BOSTON SCIENTIFIC                                         

Boston Scientific scored a perfect 100 on the Disability Equality Index (DEI) in 2021 for the sixth consecutive year. The company understands that achieving excellence requires tapping the untapped talent pool of differently-abled persons and managing workforce diversity.

Here are some concrete steps that Boston Scientific has been taken to ensure its perfect DEI score:

  • Employment partnerships: Boston Scientific is a member of the US Business Leadership Network (USBLN), dedicated to workplace inclusion. This partnership has led to improved comprehension of over 500 regulatory requirements on how to enhance PWDs inclusion in the workplace and at the same time find talent through sourcing partners. 
  • Expanding the talent pool: Boston Scientific partners with various disability services for students with disabilities on university campuses, where they actively recruit talent for their organization.  
  • Reasonable accommodation: The company’s efforts towards inclusion also reflect in its ready access to reasonable accommodations for employees and applicants.                                                


“I would never have imagined in my wildest dreams I would be where I am today. I want to represent to other Muslim women who want to be engineers someday that this is something they can do too,

says Zina Alnoor, Electrical Systems Design Engineer, The Boeing Company. Boeing has made the inclusion of people with disabilities an essential part of company culture.                                      Boeing is a part of  “The Valuable 500”, a global campaign to put disability at the forefront of corporate priorities worldwide. The company has also held the perfect score on the Disability Equality Index five years in a row.       
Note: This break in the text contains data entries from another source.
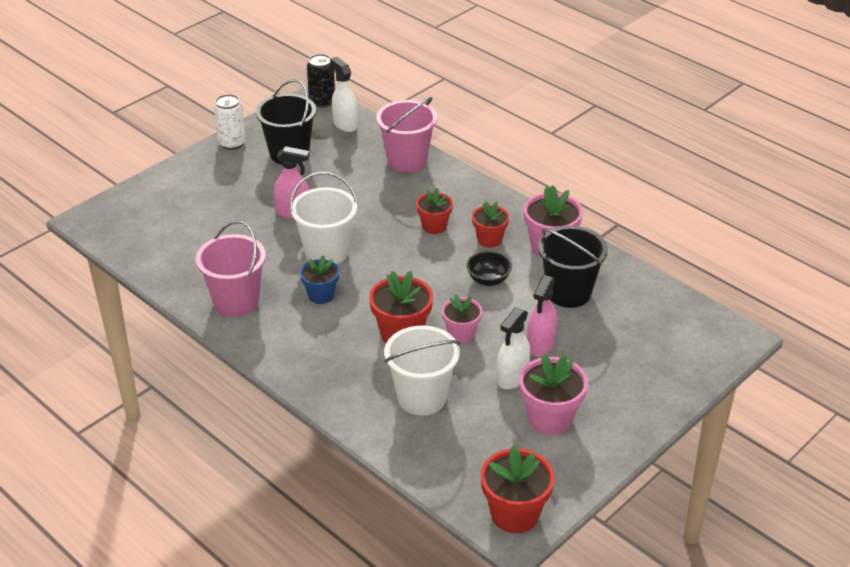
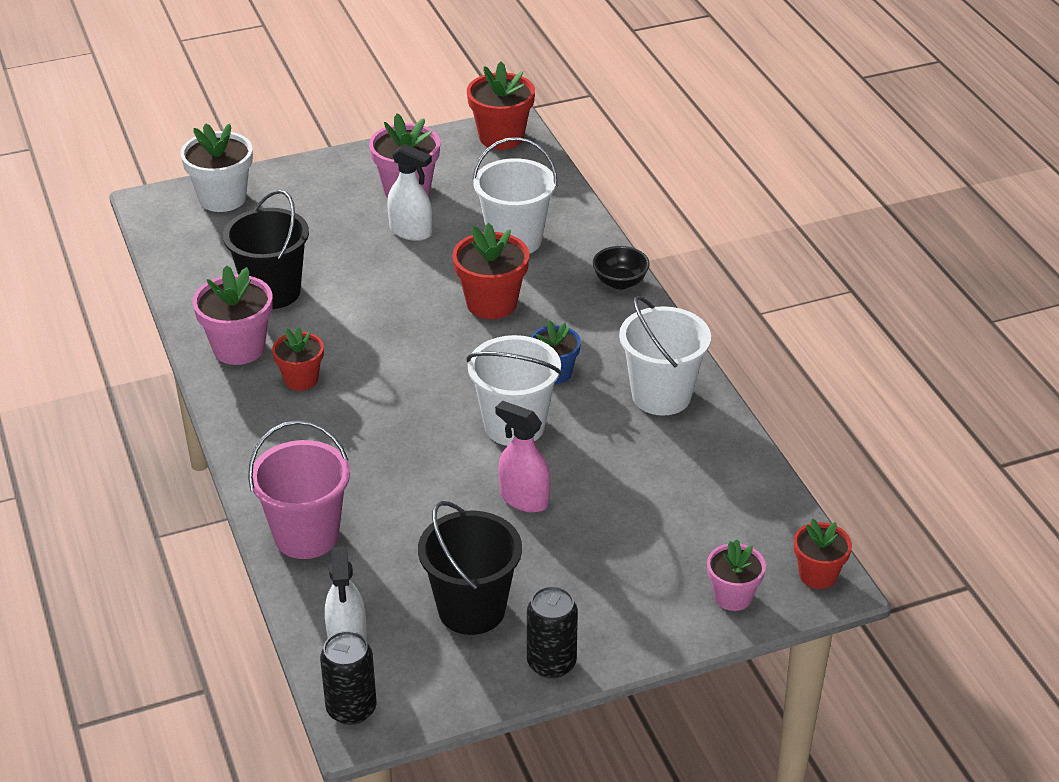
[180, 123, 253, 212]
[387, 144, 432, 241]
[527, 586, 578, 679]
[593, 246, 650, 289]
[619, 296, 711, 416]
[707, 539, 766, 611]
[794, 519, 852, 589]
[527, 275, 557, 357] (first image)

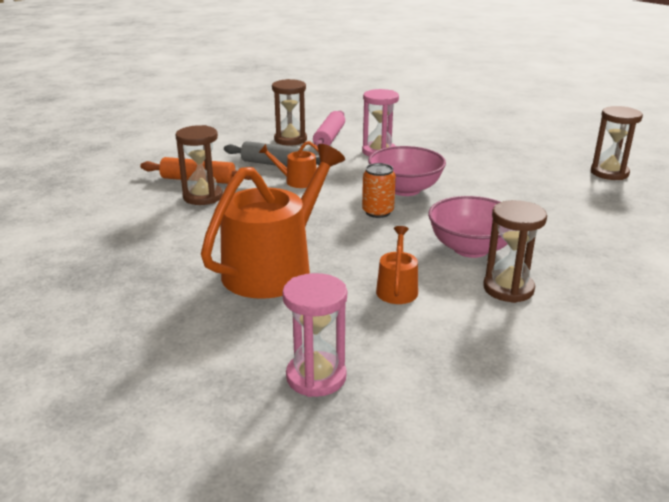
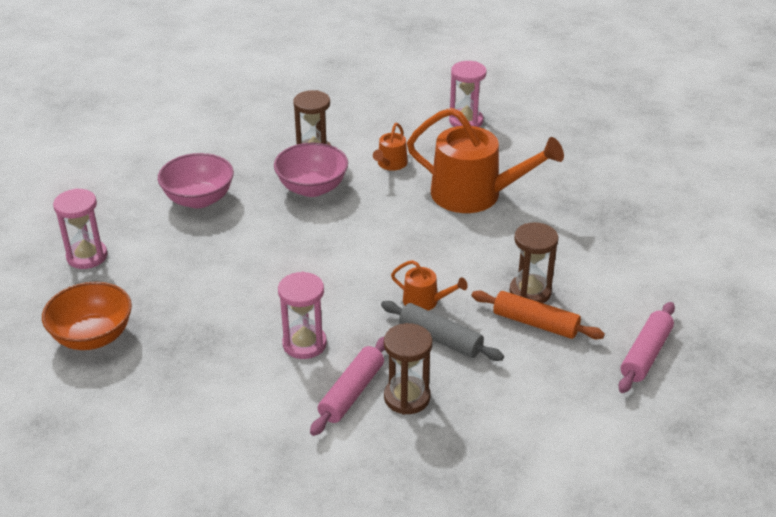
[42, 282, 132, 350]
[53, 188, 108, 269]
[158, 153, 234, 208]
[407, 108, 564, 213]
[618, 302, 675, 393]
[362, 163, 396, 218] (first image)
Here’s what the Boeing leadership is investing in:

  • Creating awareness: One of the ways in which the company ensures its participation is by being an active part of the conversation. From its website and company values, to organising conferences like “Diasbility:IN”, a career networking event for persons with disabilities.
  • Enablement and networking: The company’s commitment to an accessible culture is also illustrated through ongoing investment in professional networks, like the Boeing Employee Ability Awareness Association. 
  • Reasonable accommodations: Like Apple and Boston Scientific, Boeing also ensures that all employees and job applicants with disabilities have access to reasonable accommodations. 

Key Takeaways: 

Daily life for people with disabilities is the same as what the rest of the world experienced during the covid-19 pandemic. The digital divide concerning people with disabilities predates the pandemic. This challenge cum revolution in the way we work, which took all our jobs and tasks online, has opened new opportunities and pathways for people with disabilities. 
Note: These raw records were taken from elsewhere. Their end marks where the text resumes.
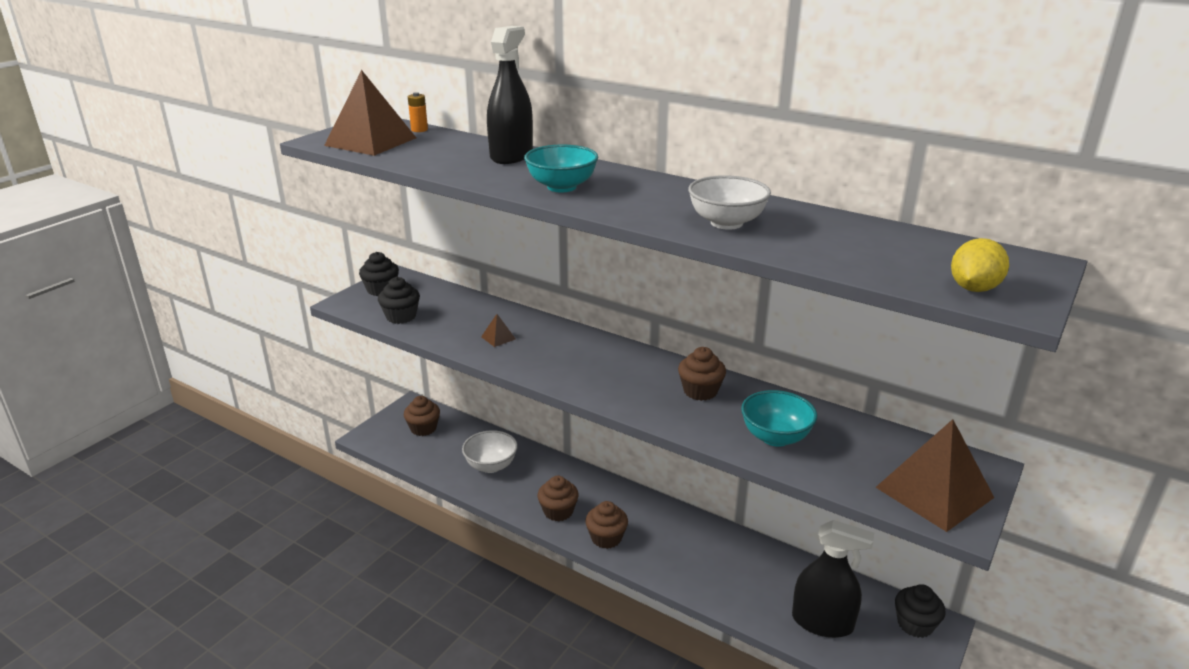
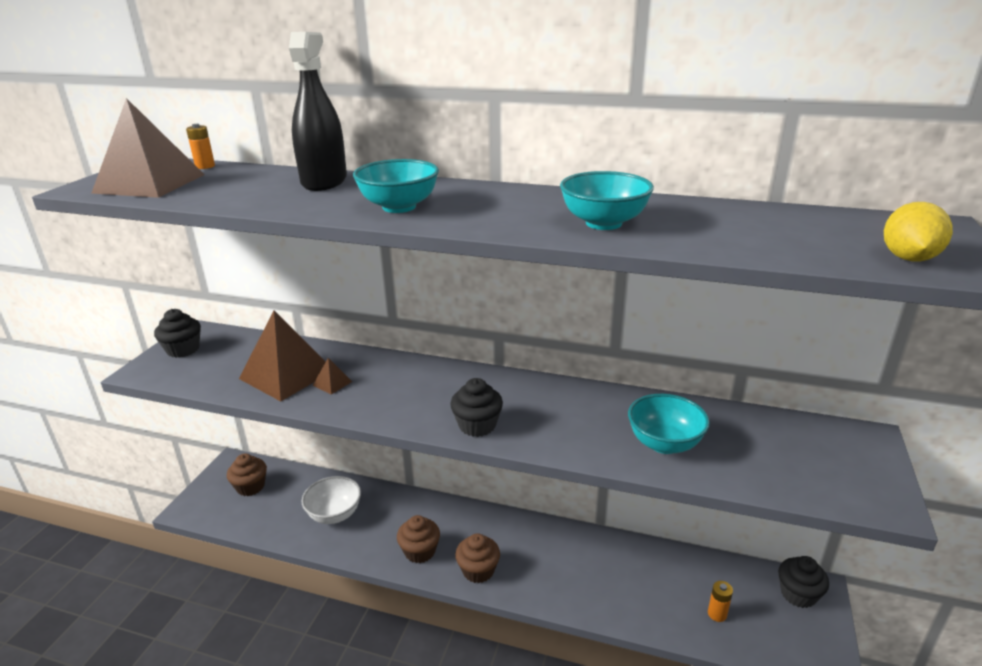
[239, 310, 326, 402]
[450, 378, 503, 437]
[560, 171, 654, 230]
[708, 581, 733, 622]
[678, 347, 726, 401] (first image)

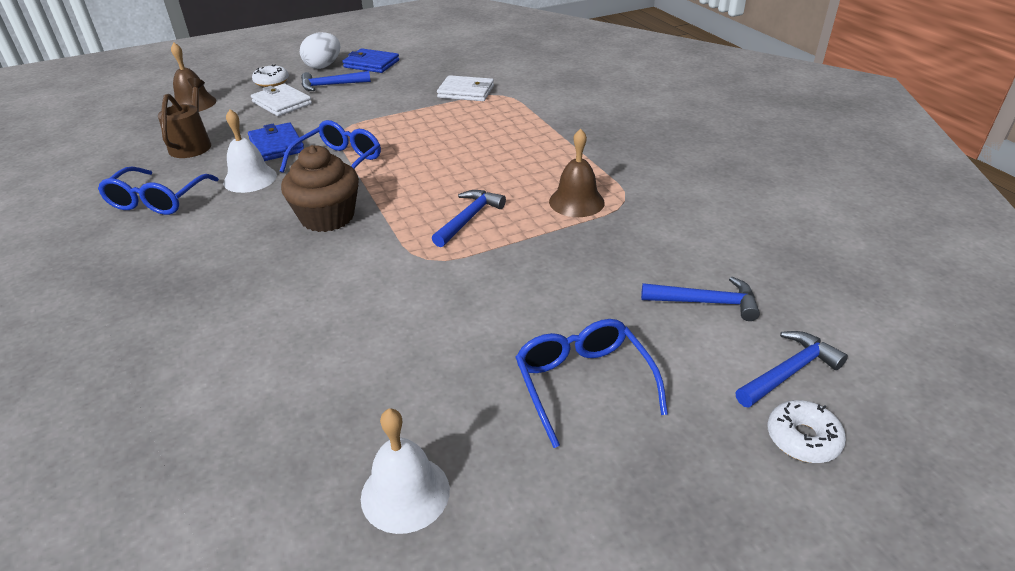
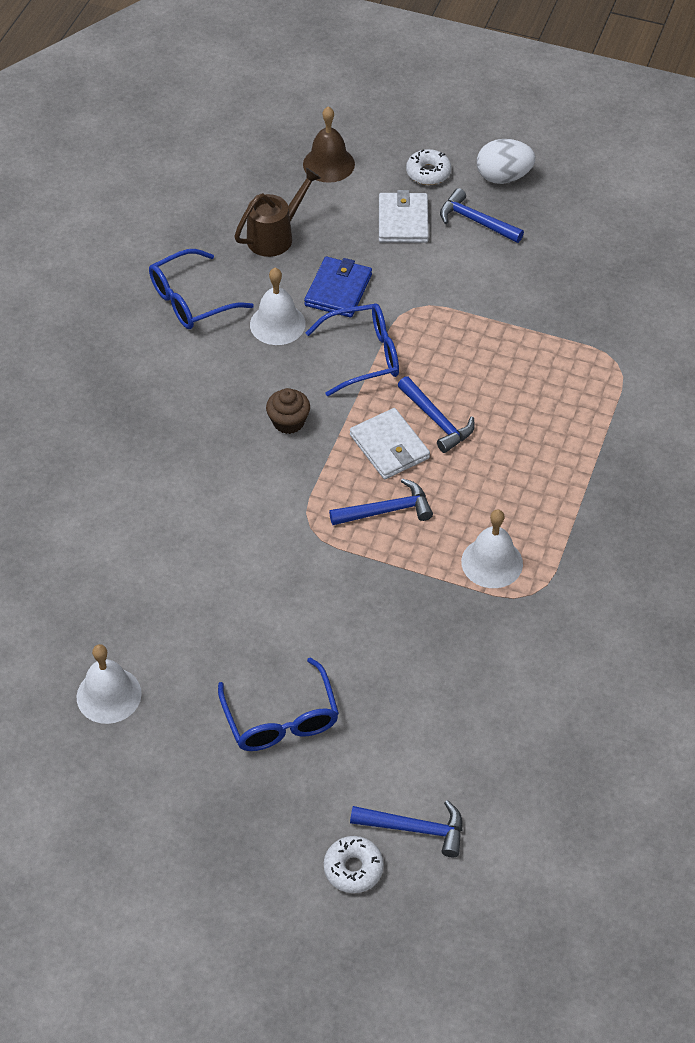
[218, 657, 339, 751]
[266, 388, 310, 434]
[350, 408, 430, 479]
[398, 376, 475, 453]
[461, 510, 523, 588]
[343, 48, 399, 73] (first image)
Here are some key strategies being adoptedby  technology giants to achieve optimal workplace inclusion:

  • Business leaders and senior management must openly speak out about disabilities and encourage others to come out and do the same. A firm step by the top management helps cultivate an inclusive work culture.
  • Invest into assistive technology. The integration of enabling tools and assistive technology into the recruitment process, training stages and during actual working is perhaps the best way to bridge this gap. Steps taken by Apple, Microsoft, Boston Scientific, and Google are stellar examples.
  • A significant amount of research shows that investing in raising awareness and education about the value of accessibility helps the culture of inclusion, both ways.
  • Ensuring access to reasonable accommodations for PWDs help integrate them better into the organization and perform optimally from day 1.

Workplace inclusion does not only mean that the employees are allowed to be together; it means that they are genuinely valued. Diverse teams bring value to the organization and enable everyone to achieve diverse dreams and the impossible together. The untapped pools of talent of people with disabilities can serve as a goldmine in the fast-changing remote work culture worldwide.